A two cylinder or three cylinder is no problem. Four inline gets a bit long but might be doable.

If this were easily done, we would have already seen it, right? So why do we not see it?

Let's talk four stroke singles. Firing frequency is 1/2 per rev, with pistons going up and down at 1 per rev. Crank natural frequency must be at least 1.5x max rotational speed in revs/sec to put resonance out of range. Given the size needed on the power end for carrying pulley and belt loads, crank natural frequency is probably pretty high...

Now couple three together and stick a prop on one end. The crankshaft torsional stiffness just became one-third as stiff, and both prime frequencies just tripled. Only one flywheel is needed and it can be lower mass because you have the prop serving as flywheel. With crank resonant frequency dropping to somewhere around SQRT(1/3) = 58% of what it was while primary and secondary frequencies tripled, you very well could have all kinds of resonance issues walk right down into the operating range. Then the crankcases also have to keep their resonant frequencies safely above firing frequencies, and yet they have the same problems with stiffness dropping to a third and input freq tripling.

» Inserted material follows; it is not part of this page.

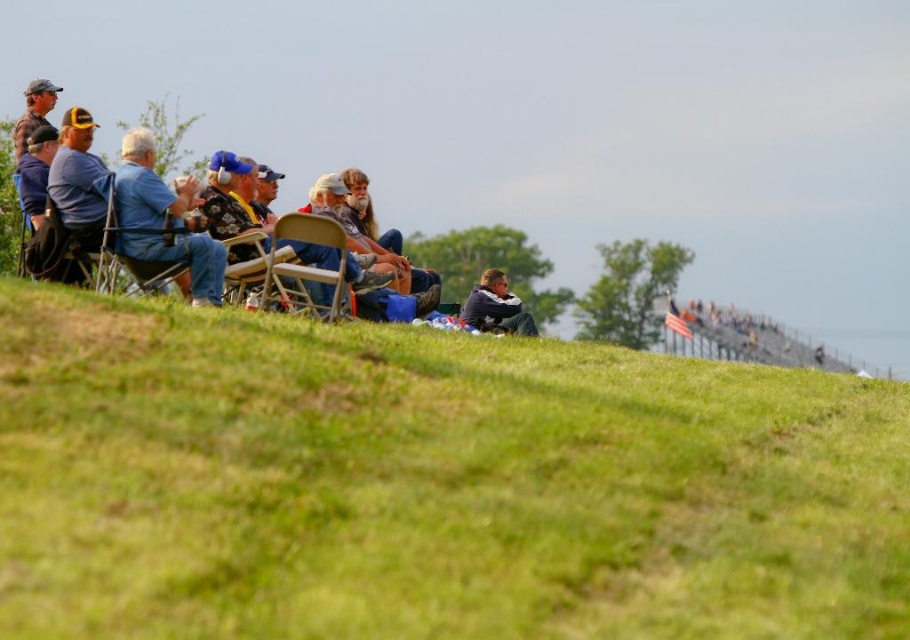
You are standing on the green grassy hillside at lower left and want to sit down on the metallic silver folding chair at center. Which direction should you move to reach it?

The green grassy hillside at lower left is positioned under the metallic silver folding chair at center, so you should move upwards to reach it.

From the picture: You are a photographer trying to capture a photo of the blue denim jeans at left and the dark blue jacket at center from the front. Which object should you focus on first if you want to ensure both are in focus?

The blue denim jeans at left is much taller than the dark blue jacket at center, so you should focus on the blue denim jeans at left first to ensure both are in focus.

Then there is the whole issue of coupling one end of the existing crank to the other end of another crank. Coupling methods for the cranks and for the cases would each be pretty tough to solve.

In total, UGH.

This is why when engine builders talk about using more cylinders, they build shorter thicker cranks and shorter crankcases and shove the cylinders as close to each other as they can. For instance, the Porsche 917 engine, a 4.5l flat 12 is not just two 2.25l flat 6's. The Porsche 6's are boxers, each cylinder has its own crank throw with each opposed pair of pistons going out and in together. The 917 dispensed with that, with six throws to make the crank stiffer. These efforts make the crank natural frequency high enough to avoid resonance without it getting really beefy and heavy. What about yaw axis vibe from each pair of pistons both going the same direction that way? Well, the crankshaft front and back halves are mirror images of each other, so the cases have to stand the moments, but those forces are all internal to the crank case.

In multi-engine helos, they do not couple the engines together, they run an input to the gear box for each engine with a one-way clutch, among other things.

Now none of this is to say you could not do it, but there are a peck of challenges to making it all work.